--- Task brief ---
An exact copy of the records is required, minus the pictures they hold.

---- Listed entries

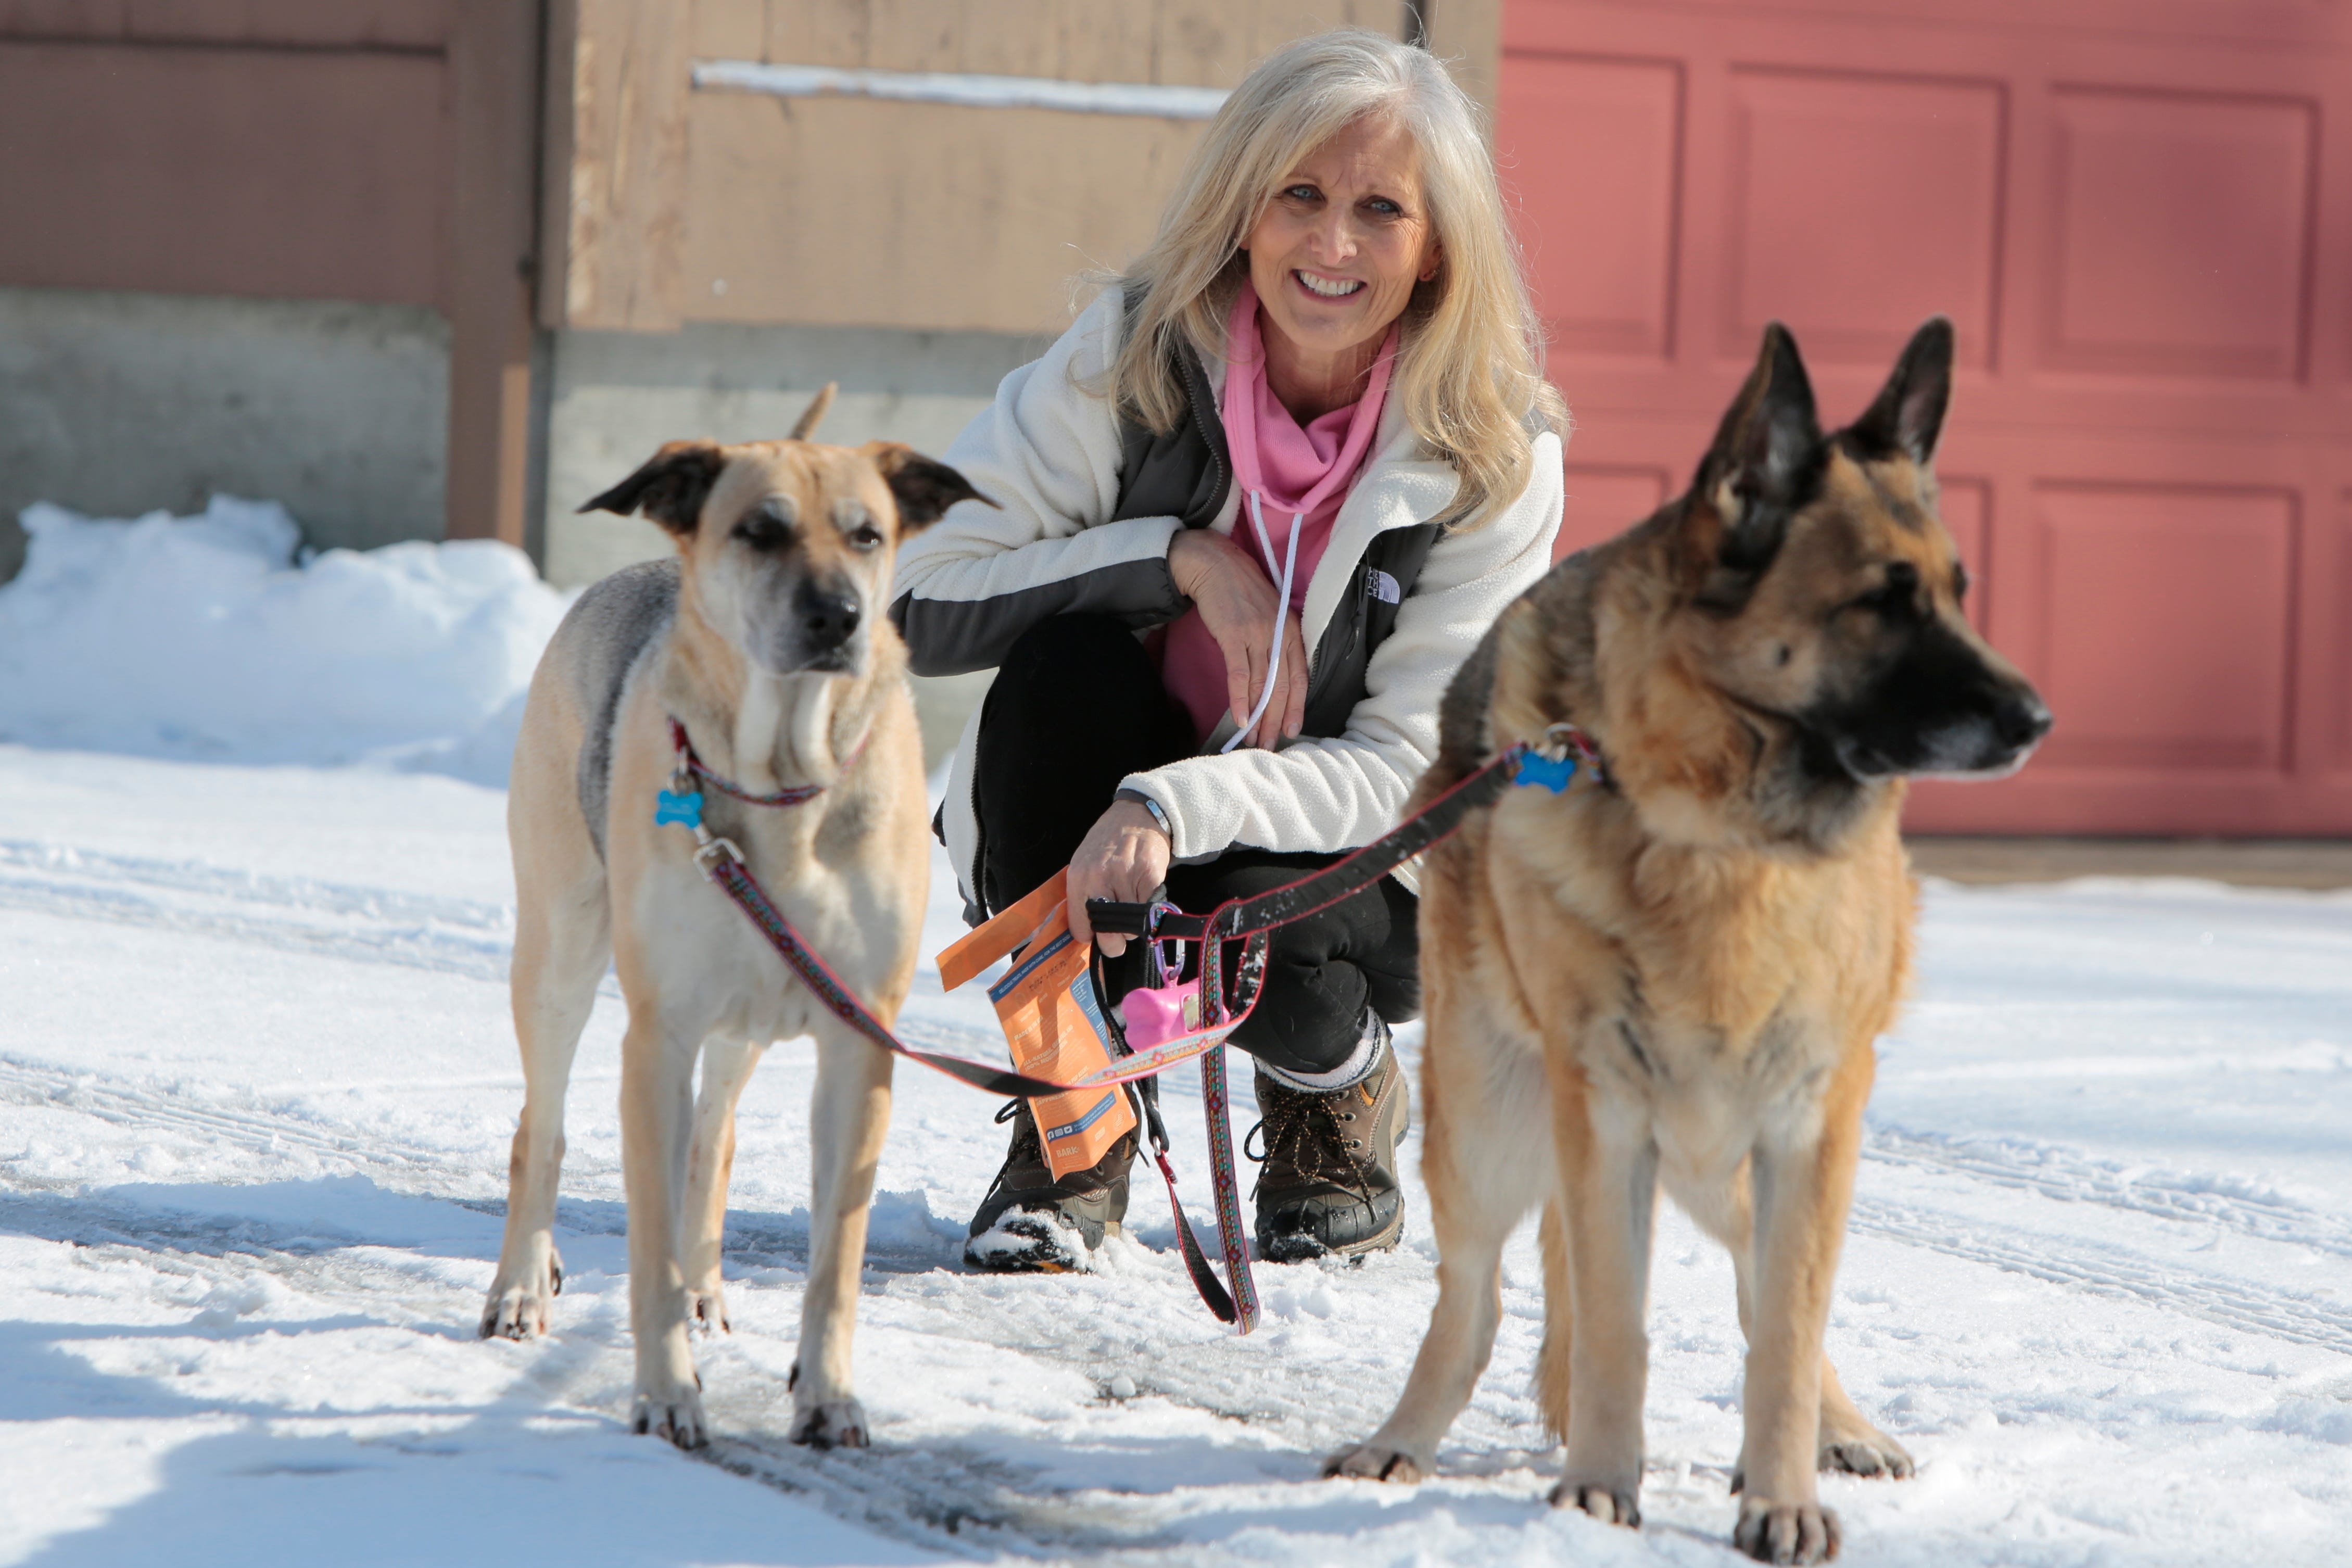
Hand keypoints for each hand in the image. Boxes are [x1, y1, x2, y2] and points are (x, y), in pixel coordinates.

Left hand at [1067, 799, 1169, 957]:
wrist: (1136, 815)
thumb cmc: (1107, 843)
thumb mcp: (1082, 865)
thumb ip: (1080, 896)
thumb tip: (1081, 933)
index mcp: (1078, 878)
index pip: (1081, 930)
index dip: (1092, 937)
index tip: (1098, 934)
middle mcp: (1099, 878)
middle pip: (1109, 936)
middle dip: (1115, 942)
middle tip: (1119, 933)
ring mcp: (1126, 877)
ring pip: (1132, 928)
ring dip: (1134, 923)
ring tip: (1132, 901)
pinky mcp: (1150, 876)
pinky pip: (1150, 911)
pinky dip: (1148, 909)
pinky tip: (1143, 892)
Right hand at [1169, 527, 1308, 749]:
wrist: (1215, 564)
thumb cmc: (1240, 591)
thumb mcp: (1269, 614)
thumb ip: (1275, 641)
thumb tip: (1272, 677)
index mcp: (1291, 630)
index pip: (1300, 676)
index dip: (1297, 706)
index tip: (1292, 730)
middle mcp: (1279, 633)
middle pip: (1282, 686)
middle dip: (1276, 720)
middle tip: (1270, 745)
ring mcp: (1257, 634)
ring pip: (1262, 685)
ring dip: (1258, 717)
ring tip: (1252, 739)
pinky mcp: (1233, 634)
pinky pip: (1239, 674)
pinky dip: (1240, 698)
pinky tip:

--------

--- Output of the exercise ---
Hand keypoints for each hand in the image. Boxes are [x1, y1, x2, y2] and points are (x, y), in pixel coordinates.

Left hand at [1067, 799, 1169, 957]:
wrist: (1136, 815)
thumb cmc: (1107, 843)
thumb mcp: (1082, 865)
thumb ip: (1080, 896)
thumb tip: (1081, 933)
index mcp: (1078, 878)
index pip: (1081, 930)
index dip: (1092, 937)
index tip: (1098, 934)
middle mcp: (1099, 878)
middle pip: (1109, 936)
middle dip: (1115, 942)
middle tip: (1119, 933)
ring mcp: (1126, 877)
ring pip: (1132, 928)
ring dip: (1134, 923)
ring tip: (1132, 901)
pinky mcp: (1150, 876)
pinky pip: (1150, 911)
pinky dip: (1148, 909)
pinky tip: (1143, 892)
Right hand at [1169, 527, 1308, 749]:
wrist: (1215, 564)
thumb cmc: (1240, 591)
thumb mcp: (1269, 614)
thumb ip: (1275, 641)
thumb tip: (1272, 677)
index mcp: (1291, 630)
index pip: (1300, 676)
index dip: (1297, 706)
index tip: (1292, 730)
middle mcp: (1279, 633)
middle pip: (1282, 686)
middle dip: (1276, 720)
middle tip: (1270, 745)
ring mcp: (1257, 634)
ring pip: (1262, 685)
ring dip: (1258, 717)
ring tip: (1252, 739)
pinky mcp: (1233, 634)
pinky pip: (1239, 674)
pinky dip: (1240, 698)
pinky tip:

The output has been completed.